I turned my head to the side, the firelight flickering shadows across the room. “I need to leave,” I whispered, the words barely audible at first. “I need to save him.”

I hadn’t come because I thought Nyxarra would spare me. I came because staying would have killed him just as surely as leaving might kill me. Hayat trained me well enough to survive almost anything in Synnex. That had to count for something out here. The hinges moaned, and the air thinned. Cold rushed through the room, raising goosefleshalong my arms.

My body remembered before my mind did. That same pressure in my chest, that same golden flicker at the edge of the dark—him.

The firelight faltered as he stepped inside, shadows bending toward him as if pulled by a tide. The air thinned, colder with each unhurried stride. His eyes traced the distance between us—slow, measuring, and the corners of his mouth curved when the last of the warmth seemed to leave the room.

"I apologize," he drawled, his voice thick with amusement. "I didn’t mean to get you all…"

He paused, locking eyes with me as his grin deepened. "…hot and bothered."

The realization hit hard. He knew. Somehow, he knew my dream—Hayat’s hands on my skin, his mouth at my throat, the hunger I hated myself for wanting. My chest heaved, bile stinging the back of my throat. I felt skinned, laid bare. Violated.
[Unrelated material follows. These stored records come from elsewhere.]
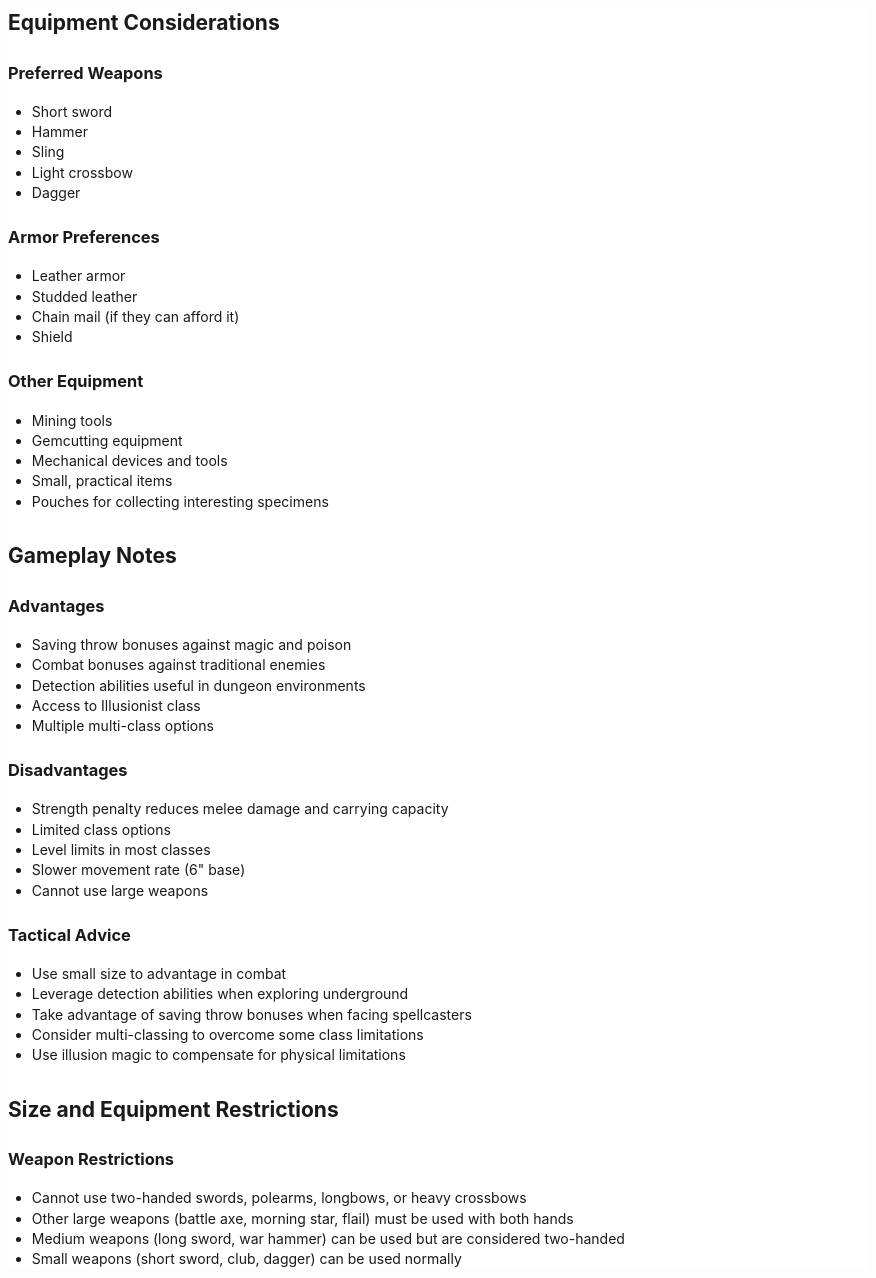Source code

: ## Equipment Considerations

### Preferred Weapons
- Short sword
- Hammer
- Sling
- Light crossbow
- Dagger

### Armor Preferences
- Leather armor
- Studded leather
- Chain mail (if they can afford it)
- Shield

### Other Equipment
- Mining tools
- Gemcutting equipment
- Mechanical devices and tools
- Small, practical items
- Pouches for collecting interesting specimens

## Gameplay Notes

### Advantages
- Saving throw bonuses against magic and poison
- Combat bonuses against traditional enemies
- Detection abilities useful in dungeon environments
- Access to Illusionist class
- Multiple multi-class options

### Disadvantages
- Strength penalty reduces melee damage and carrying capacity
- Limited class options
- Level limits in most classes
- Slower movement rate (6" base)
- Cannot use large weapons

### Tactical Advice
- Use small size to advantage in combat
- Leverage detection abilities when exploring underground
- Take advantage of saving throw bonuses when facing spellcasters
- Consider multi-classing to overcome some class limitations
- Use illusion magic to compensate for physical limitations

## Size and Equipment Restrictions

### Weapon Restrictions
- Cannot use two-handed swords, polearms, longbows, or heavy crossbows
- Other large weapons (battle axe, morning star, flail) must be used with both hands
- Medium weapons (long sword, war hammer) can be used but are considered two-handed
- Small weapons (short sword, club, dagger) can be used normally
“Malachi, it has been five days. She needs to eat in order to heal.”

When Malachi turned, the easy curve of his mouth leveled out; the room seemed to hold its breath. The healer flinched, but the shadows binding him pulled taut, silencing whatever words had gathered in his mouth.

Malachi stepped forward, his presence swallowing the distance between us. His eyes skimmed me with cold precision, lingering on the bandage across my chest.

"You're still breathing," he remarked, his tone devoid of emotion. "Good."

Confusion curdled into anger, burning hotter than the ache in my chest. “Why does it matter to you?” I demanded, my voice rough.

Malachi didn’t so much as blink. “It doesn’t matter to me,necessarily. But it does to our prince. As for myself—I could care less,” he replied flatly.

“Couldn’t,” I shot back automatically.

A beat. He tilted his head, not quite a smile, not quite a threat. “I didn’t misspeak. The more you talk, the less I care.”

My pulse pounded in my ears, and I glared at him. “Who are you?” My voice was ice, but it didn’t faze him.

He leaned against the wall, at ease in a way that made my skin crawl. He didn’t respond. Instead, his gaze drifted to the healer, still bound to the bedpost. The healer met his gaze without flinching, the muscles along his cheek ticking once.

“Tell me, Santiago, is she stable?” the man asked, his tone indifferent.

"Yes," he replied, his voice clipped.

Santiago. Malachi.

The names struck a chord I couldn’t place—sharp, dissonant, almost painful in their familiarity. Something deep in me reacted before thought could catch up, a pull low and ancient, like a memory that wasn’t mine. The harder I reached for it, the faster it slipped away, smothered beneath the weight of memories I had long since forced into silence.

Malachi hummed thoughtfully. "Good. Kaelith will be pleased."